For my art gallery, the raw SQL looks something like the following:

SELECT
    p.filename,
    p.description,
    p.created,
    array_agg(DISTINCT t.tag) as tags
FROM
    photos p
LEFT JOIN tags t ON p.filename = t.content_id
WHERE
    p.filename = :filename
    AND t.content_type = :content_type
GROUP BY
    p.filename

I started noticing an odd issue where, post insertion of an image into my gallery, I'd get no error, but the form would not appear to have processed. On further inspection, using Z-Ray from ZendHQ, I realized that the insertion was successful, but that the redirect to view the inserted image was returning a 404. I grabbed the executed SQL from Z-Ray for retrieving the image, and it returned no rows.
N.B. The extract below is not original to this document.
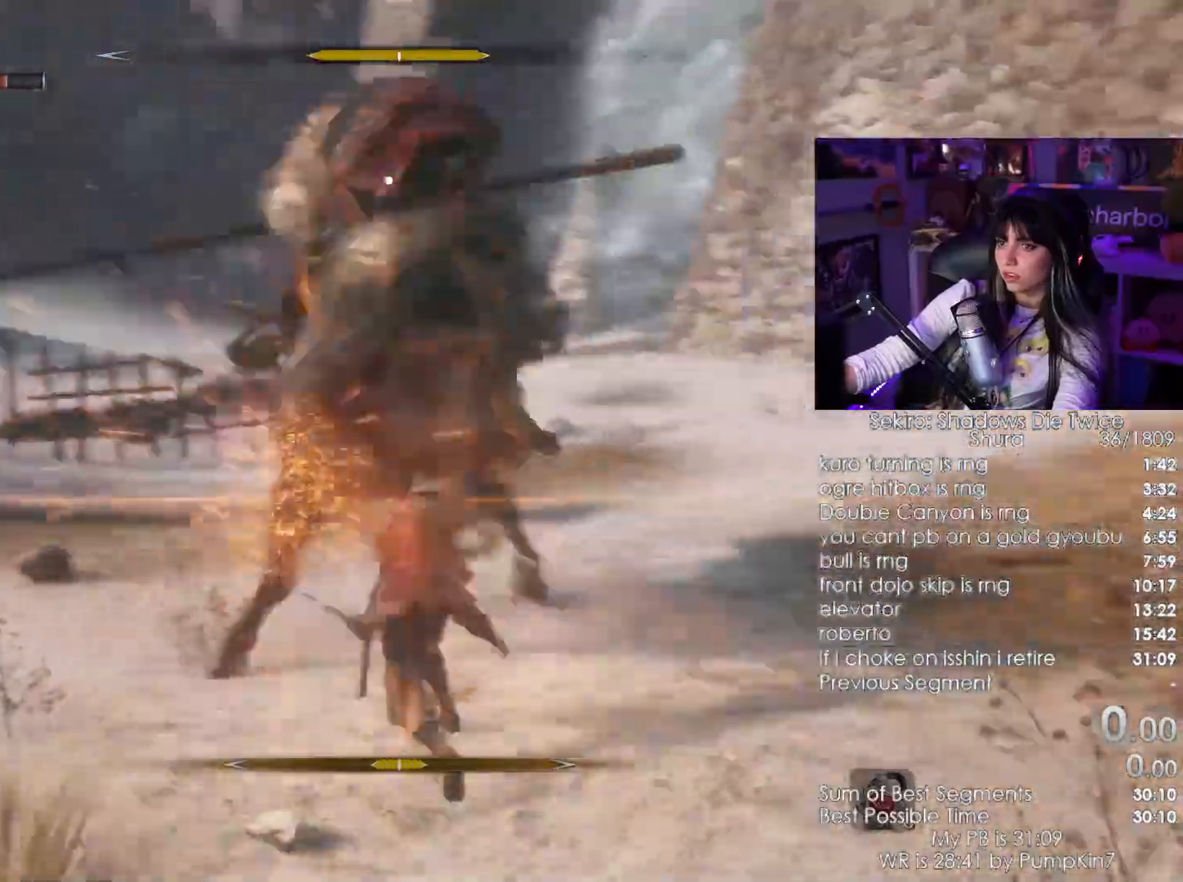
{"keys": ["w"], "mouse": []}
I started thinking about why this image wasn't posting, when others were, and realized there was one trivial difference: I wasn't including any hashtags in my description, which meant no tags.

Hopefully you can see where this is leading.

A LEFT JOIN normally will not cause the entire query to fail if it finds no matching rows on the joined table; that's the behavior of INNER JOIN. However, if you put a condition that is based on a joined table outside the join itself, it essentially acts like an INNER JOIN, as this is now a condition of the SELECT query.

Sure enough, when I removed the LEFT JOIN and the array_agg column, I got a hit.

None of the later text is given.